Stored data entries:
● ● ● ●

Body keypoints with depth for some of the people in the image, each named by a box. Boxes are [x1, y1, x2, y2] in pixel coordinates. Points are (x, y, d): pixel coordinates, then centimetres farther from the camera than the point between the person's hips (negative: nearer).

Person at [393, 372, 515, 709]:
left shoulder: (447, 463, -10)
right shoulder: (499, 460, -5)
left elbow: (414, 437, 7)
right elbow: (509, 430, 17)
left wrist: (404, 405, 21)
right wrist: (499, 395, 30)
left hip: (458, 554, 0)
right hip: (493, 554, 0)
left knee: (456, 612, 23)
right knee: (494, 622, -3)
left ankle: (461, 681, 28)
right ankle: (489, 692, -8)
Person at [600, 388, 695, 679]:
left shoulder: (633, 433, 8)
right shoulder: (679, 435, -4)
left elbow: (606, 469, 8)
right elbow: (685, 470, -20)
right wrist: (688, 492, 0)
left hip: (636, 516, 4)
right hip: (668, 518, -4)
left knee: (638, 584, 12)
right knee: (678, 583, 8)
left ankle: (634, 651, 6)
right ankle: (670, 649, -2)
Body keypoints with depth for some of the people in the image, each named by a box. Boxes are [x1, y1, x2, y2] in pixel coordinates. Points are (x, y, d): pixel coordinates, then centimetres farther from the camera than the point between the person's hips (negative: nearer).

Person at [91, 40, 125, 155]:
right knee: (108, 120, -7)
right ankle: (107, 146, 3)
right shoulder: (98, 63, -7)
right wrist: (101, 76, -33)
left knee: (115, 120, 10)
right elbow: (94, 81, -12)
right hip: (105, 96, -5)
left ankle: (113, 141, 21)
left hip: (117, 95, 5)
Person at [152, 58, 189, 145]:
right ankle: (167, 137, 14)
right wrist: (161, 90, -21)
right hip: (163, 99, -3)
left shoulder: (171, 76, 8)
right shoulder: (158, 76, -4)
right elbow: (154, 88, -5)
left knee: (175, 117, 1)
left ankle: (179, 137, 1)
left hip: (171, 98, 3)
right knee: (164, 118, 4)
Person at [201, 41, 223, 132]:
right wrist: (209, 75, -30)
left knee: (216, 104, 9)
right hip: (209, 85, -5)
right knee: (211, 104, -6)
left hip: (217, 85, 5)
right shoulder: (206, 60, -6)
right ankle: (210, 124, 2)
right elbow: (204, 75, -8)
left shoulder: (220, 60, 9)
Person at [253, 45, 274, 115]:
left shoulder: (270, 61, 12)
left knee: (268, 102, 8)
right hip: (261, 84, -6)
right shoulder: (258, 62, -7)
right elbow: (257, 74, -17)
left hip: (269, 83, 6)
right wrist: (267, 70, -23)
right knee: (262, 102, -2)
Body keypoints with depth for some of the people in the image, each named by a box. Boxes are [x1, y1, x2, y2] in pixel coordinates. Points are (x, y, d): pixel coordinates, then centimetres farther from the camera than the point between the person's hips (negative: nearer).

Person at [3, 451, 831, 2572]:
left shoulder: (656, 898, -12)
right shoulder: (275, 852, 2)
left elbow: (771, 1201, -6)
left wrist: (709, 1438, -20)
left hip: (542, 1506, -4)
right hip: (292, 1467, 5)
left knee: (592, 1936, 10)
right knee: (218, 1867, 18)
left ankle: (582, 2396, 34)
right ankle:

● ● ● ●

ACTIVITY: Transcribe only the lines from the beginning of the entries to the line with "right elbow: (94, 81, -12)", inclusive, exactly as written.

ANSWER TO THIS PROBLEM:
Body keypoints with depth for some of the people in the image, each named by a box. Boxes are [x1, y1, x2, y2] in pixel coordinates. Points are (x, y, d): pixel coordinates, then centimetres farther from the camera than the point between the person's hips (negative: nearer).

Person at [393, 372, 515, 709]:
left shoulder: (447, 463, -10)
right shoulder: (499, 460, -5)
left elbow: (414, 437, 7)
right elbow: (509, 430, 17)
left wrist: (404, 405, 21)
right wrist: (499, 395, 30)
left hip: (458, 554, 0)
right hip: (493, 554, 0)
left knee: (456, 612, 23)
right knee: (494, 622, -3)
left ankle: (461, 681, 28)
right ankle: (489, 692, -8)
Person at [600, 388, 695, 679]:
left shoulder: (633, 433, 8)
right shoulder: (679, 435, -4)
left elbow: (606, 469, 8)
right elbow: (685, 470, -20)
right wrist: (688, 492, 0)
left hip: (636, 516, 4)
right hip: (668, 518, -4)
left knee: (638, 584, 12)
right knee: (678, 583, 8)
left ankle: (634, 651, 6)
right ankle: (670, 649, -2)
Body keypoints with depth for some of the people in the image, each named by a box. Boxes are [x1, y1, x2, y2] in pixel coordinates. Points are (x, y, d): pixel coordinates, then centimetres farther from the camera than the point between the person's hips (negative: nearer).

Person at [91, 40, 125, 155]:
right knee: (108, 120, -7)
right ankle: (107, 146, 3)
right shoulder: (98, 63, -7)
right wrist: (101, 76, -33)
left knee: (115, 120, 10)
right elbow: (94, 81, -12)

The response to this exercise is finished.